→ SOURCE TEXT:
Guide to Implementing Custom Monadic Effects in Issue-Wanted
2019-07-20
Over the past few weeks I’ve been making steady progress on the issue-wanted project I’m working on for Google Summer of Code 2019. Today I would like to present my work on adding a custom monad/effect to issue-wanted and what I learned during the process. Before I go on about what I added, lets explore what I started with.
The App Monad and ReaderT Design Pattern
As I said in my last post, there is still an ongoing debate on what is the best way to structure Haskell programs. As far as I know the most popular method used today is monad transformers, also known as “mtl-style”. Monad transformers give the programmer the ability to combine, or stack, different monads together to create a monad that suits their specific needs. You’ve probably learned of the idea that monads can be thought of as computations or actions, each with a specific set of rules on how to compose them[1]. I like to think of monads as powerups in a video game; each one gives the program you’re writing a unique ability. At the core of issue-wanted is the App
monad. It is a basic monad stack defined as follows:
-- | Main application monad.
newtype App a = App
{ unApp :: ReaderT AppEnv IO a
} deriving (Functor, Applicative, Monad, MonadIO, MonadReader AppEnv, MonadUnliftIO)
I’m using the ReaderT
monad transformer in combination with the IO
monad. This is just the Reader
monad with the addition of being able to use IO
in its computations. The ReaderT
transformer is wrapped in a newtype, App
in this case, so we can inherit useful methods from other typeclasses as well.

→ STORED RECORDS:
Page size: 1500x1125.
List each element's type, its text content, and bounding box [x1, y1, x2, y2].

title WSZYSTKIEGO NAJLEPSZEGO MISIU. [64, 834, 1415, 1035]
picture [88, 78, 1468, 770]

==

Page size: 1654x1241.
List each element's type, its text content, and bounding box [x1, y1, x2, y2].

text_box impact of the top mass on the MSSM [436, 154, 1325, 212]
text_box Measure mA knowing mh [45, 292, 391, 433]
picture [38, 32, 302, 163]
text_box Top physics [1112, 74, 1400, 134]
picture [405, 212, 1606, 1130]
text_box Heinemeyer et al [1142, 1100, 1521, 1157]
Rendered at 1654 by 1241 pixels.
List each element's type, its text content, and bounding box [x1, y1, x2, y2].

→ THE REQUEST: Continue the blog post on custom monadic effects in issue-wanted from where it stops.

→ EXERCISE ANSWER:
In short, the type definition above means App
is a monad that can read from an environment of type AppEnv
and return values of type a
in an IO
context. Also note the various typeclasses that App
derives. App
has access to methods ranging from the useful basics like fmap
(from Functor
), to more powerful methods like liftIO
(from MonadIO
) and ask
(from MonadReader AppEnv
).
This way of structuring an application around the ReaderT
monad transformer is based on the ReaderT design pattern[2] made popular by Michael Snoyman at FPComplete. If you think about it, an application runs in a context where:
- It has access to an envrionment (in our case, the
AppEnv
type) where it can retrieve neccessary resources like a database connection, a configuration file, TLS manager, etc.
and
- Can perform input/output (e.g. writing to a database or downloading a file from the Internet)
The ReaderT
monad transfomer in combination with the IO
monad allows us to express this in our programs.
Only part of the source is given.